-- Supplied material --
<<<<
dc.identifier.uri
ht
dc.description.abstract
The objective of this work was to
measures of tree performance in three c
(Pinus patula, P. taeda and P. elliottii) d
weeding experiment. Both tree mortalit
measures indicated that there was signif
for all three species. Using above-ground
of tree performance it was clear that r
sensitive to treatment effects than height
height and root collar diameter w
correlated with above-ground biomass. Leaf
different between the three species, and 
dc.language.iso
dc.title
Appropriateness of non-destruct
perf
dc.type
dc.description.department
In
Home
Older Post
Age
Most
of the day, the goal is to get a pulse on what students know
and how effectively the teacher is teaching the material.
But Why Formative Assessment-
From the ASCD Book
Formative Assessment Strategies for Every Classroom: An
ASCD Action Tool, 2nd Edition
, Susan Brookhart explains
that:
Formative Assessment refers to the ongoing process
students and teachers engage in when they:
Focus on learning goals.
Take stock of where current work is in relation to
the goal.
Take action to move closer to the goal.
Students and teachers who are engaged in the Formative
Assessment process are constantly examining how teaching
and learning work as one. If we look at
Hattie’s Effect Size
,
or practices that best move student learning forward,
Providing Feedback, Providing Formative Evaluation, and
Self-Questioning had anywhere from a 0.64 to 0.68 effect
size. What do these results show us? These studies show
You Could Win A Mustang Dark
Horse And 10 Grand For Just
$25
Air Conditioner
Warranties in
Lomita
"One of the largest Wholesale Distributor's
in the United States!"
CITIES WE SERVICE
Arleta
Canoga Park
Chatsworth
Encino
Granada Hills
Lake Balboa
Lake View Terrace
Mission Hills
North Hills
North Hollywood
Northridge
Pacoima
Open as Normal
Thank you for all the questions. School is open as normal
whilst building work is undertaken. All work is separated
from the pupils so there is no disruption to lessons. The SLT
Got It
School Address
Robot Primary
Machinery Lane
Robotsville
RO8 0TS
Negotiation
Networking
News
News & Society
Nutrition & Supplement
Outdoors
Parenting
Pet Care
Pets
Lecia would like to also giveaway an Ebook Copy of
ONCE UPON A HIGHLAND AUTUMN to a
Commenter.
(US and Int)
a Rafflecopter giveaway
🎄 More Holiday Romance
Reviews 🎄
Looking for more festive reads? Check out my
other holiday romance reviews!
>>>>
<<<<
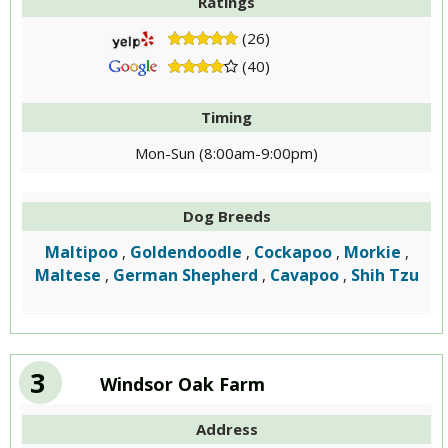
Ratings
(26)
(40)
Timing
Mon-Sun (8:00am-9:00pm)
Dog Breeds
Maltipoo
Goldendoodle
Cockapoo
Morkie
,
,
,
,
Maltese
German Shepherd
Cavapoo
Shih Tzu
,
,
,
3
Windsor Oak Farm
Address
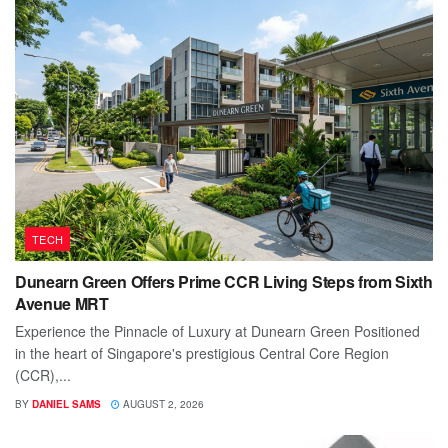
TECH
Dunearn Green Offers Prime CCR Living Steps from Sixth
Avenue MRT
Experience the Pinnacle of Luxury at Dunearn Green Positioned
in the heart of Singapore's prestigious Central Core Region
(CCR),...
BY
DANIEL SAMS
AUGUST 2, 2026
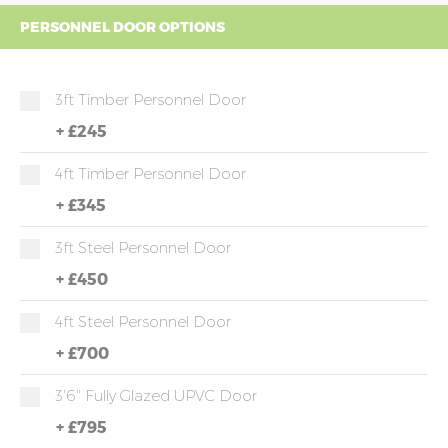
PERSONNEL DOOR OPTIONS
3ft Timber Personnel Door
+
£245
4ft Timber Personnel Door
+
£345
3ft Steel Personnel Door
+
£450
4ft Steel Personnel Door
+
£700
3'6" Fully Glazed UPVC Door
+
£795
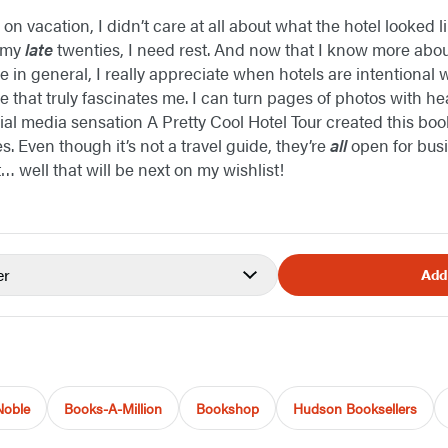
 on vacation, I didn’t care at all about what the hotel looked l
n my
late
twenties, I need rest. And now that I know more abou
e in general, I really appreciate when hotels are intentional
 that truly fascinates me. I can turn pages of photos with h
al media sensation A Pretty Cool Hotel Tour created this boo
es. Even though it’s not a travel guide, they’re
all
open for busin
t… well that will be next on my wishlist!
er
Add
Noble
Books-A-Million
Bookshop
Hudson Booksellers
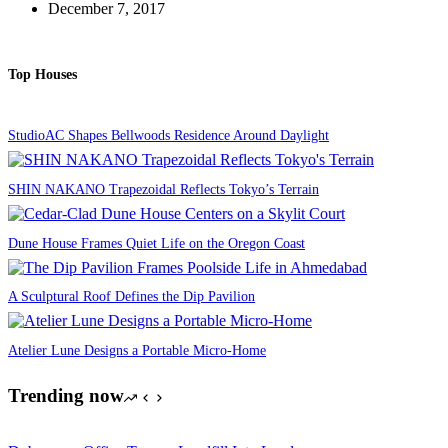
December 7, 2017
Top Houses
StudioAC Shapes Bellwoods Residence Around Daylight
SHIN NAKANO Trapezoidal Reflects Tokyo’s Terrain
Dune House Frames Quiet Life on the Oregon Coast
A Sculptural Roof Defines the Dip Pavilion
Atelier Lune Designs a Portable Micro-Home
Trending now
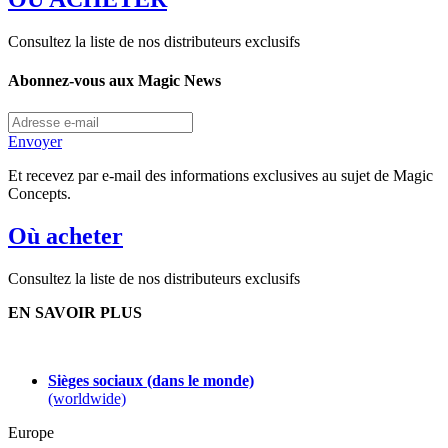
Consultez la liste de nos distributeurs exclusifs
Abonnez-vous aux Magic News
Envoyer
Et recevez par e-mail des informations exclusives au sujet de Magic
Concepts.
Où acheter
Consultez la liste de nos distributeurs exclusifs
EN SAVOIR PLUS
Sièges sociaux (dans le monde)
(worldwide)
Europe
>>>>
-- Task prompt --
Transcribe the listing exactly, starting with the line that contains "dc.identifier.uri" and going on through the line that contains "Assessment process are", both included.

-- The answer --
dc.identifier.uri
ht
dc.description.abstract
The objective of this work was to
measures of tree performance in three c
(Pinus patula, P. taeda and P. elliottii) d
weeding experiment. Both tree mortalit
measures indicated that there was signif
for all three species. Using above-ground
of tree performance it was clear that r
sensitive to treatment effects than height
height and root collar diameter w
correlated with above-ground biomass. Leaf
different between the three species, and 
dc.language.iso
dc.title
Appropriateness of non-destruct
perf
dc.type
dc.description.department
In
Home
Older Post
Age
Most
of the day, the goal is to get a pulse on what students know
and how effectively the teacher is teaching the material.
But Why Formative Assessment-
From the ASCD Book
Formative Assessment Strategies for Every Classroom: An
ASCD Action Tool, 2nd Edition
, Susan Brookhart explains
that:
Formative Assessment refers to the ongoing process
students and teachers engage in when they:
Focus on learning goals.
Take stock of where current work is in relation to
the goal.
Take action to move closer to the goal.
Students and teachers who are engaged in the Formative
Assessment process are constantly examining how teaching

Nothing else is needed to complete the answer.